• The exercise: Rewrite everything from the start of the lines down to the line containing "var sketch = newSketch(context, id", replacing "Q0" with "frontPlane" and leaving all else unchanged.

_ _ _ _

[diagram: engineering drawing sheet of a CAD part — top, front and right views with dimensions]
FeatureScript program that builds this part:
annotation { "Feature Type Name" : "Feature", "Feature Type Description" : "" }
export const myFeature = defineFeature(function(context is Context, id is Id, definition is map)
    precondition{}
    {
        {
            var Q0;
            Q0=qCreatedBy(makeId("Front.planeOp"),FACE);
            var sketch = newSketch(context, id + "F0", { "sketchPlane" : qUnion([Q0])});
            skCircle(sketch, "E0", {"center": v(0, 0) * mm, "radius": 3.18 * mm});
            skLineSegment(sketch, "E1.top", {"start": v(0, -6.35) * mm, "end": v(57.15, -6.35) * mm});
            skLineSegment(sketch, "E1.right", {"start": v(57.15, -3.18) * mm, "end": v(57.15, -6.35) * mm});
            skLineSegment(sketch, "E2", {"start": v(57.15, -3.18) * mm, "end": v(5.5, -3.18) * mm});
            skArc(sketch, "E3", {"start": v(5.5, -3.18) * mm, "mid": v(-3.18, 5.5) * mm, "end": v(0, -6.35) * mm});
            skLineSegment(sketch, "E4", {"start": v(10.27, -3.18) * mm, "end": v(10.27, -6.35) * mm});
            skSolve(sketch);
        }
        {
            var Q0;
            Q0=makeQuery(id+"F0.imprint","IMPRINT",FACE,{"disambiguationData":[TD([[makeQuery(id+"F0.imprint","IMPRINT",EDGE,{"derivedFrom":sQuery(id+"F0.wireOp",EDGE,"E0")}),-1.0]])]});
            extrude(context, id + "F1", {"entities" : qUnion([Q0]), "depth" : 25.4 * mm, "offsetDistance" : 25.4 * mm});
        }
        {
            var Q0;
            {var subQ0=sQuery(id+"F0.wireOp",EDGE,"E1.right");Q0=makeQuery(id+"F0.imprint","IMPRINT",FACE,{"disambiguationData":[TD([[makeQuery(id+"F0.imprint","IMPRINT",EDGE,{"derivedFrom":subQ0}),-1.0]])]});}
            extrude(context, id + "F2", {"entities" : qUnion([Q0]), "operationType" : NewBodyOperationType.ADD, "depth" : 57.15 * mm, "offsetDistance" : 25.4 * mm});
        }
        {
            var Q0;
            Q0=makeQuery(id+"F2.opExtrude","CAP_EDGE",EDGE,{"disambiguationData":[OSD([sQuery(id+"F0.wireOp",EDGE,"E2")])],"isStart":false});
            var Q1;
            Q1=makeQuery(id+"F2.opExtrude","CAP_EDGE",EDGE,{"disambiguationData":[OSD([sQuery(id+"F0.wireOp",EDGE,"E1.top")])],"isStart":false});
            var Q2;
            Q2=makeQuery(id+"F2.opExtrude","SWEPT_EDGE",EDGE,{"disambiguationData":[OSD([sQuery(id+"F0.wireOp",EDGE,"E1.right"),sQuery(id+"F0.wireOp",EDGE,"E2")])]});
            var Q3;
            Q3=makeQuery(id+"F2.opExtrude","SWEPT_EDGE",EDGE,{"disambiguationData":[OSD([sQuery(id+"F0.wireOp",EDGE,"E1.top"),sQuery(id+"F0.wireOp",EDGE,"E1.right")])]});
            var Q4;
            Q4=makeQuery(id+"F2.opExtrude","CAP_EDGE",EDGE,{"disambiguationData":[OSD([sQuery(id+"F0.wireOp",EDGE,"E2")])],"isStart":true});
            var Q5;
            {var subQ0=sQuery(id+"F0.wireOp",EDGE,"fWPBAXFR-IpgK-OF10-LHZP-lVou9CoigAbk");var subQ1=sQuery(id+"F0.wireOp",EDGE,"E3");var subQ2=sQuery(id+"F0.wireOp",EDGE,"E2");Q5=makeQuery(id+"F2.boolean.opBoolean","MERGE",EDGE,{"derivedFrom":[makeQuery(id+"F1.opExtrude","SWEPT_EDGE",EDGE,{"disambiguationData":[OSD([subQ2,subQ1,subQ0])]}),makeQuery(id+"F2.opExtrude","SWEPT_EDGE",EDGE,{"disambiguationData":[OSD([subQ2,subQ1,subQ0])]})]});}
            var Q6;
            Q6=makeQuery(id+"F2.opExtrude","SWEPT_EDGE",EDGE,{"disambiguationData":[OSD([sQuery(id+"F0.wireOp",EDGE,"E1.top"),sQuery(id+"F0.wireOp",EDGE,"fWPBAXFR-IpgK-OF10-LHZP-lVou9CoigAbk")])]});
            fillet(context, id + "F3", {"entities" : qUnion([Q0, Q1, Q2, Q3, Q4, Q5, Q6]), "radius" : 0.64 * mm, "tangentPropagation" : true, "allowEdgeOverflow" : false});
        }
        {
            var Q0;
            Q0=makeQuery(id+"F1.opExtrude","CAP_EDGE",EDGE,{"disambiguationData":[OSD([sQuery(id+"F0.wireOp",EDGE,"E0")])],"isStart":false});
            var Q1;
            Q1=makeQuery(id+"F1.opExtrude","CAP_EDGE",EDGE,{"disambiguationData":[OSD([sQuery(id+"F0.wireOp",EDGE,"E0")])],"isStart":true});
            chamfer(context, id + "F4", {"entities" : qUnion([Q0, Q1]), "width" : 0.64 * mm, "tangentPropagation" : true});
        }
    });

_ _ _ _

• Exercise result:
[diagram: engineering drawing sheet of a CAD part — top, front and right views with dimensions]
FeatureScript program that builds this part:
annotation { "Feature Type Name" : "Feature", "Feature Type Description" : "" }
export const myFeature = defineFeature(function(context is Context, id is Id, definition is map)
    precondition{}
    {
        {
            var frontPlane;
            frontPlane=qCreatedBy(makeId("Front.planeOp"),FACE);
            var sketch = newSketch(context, id + "F0", { "sketchPlane" : qUnion([frontPlane])});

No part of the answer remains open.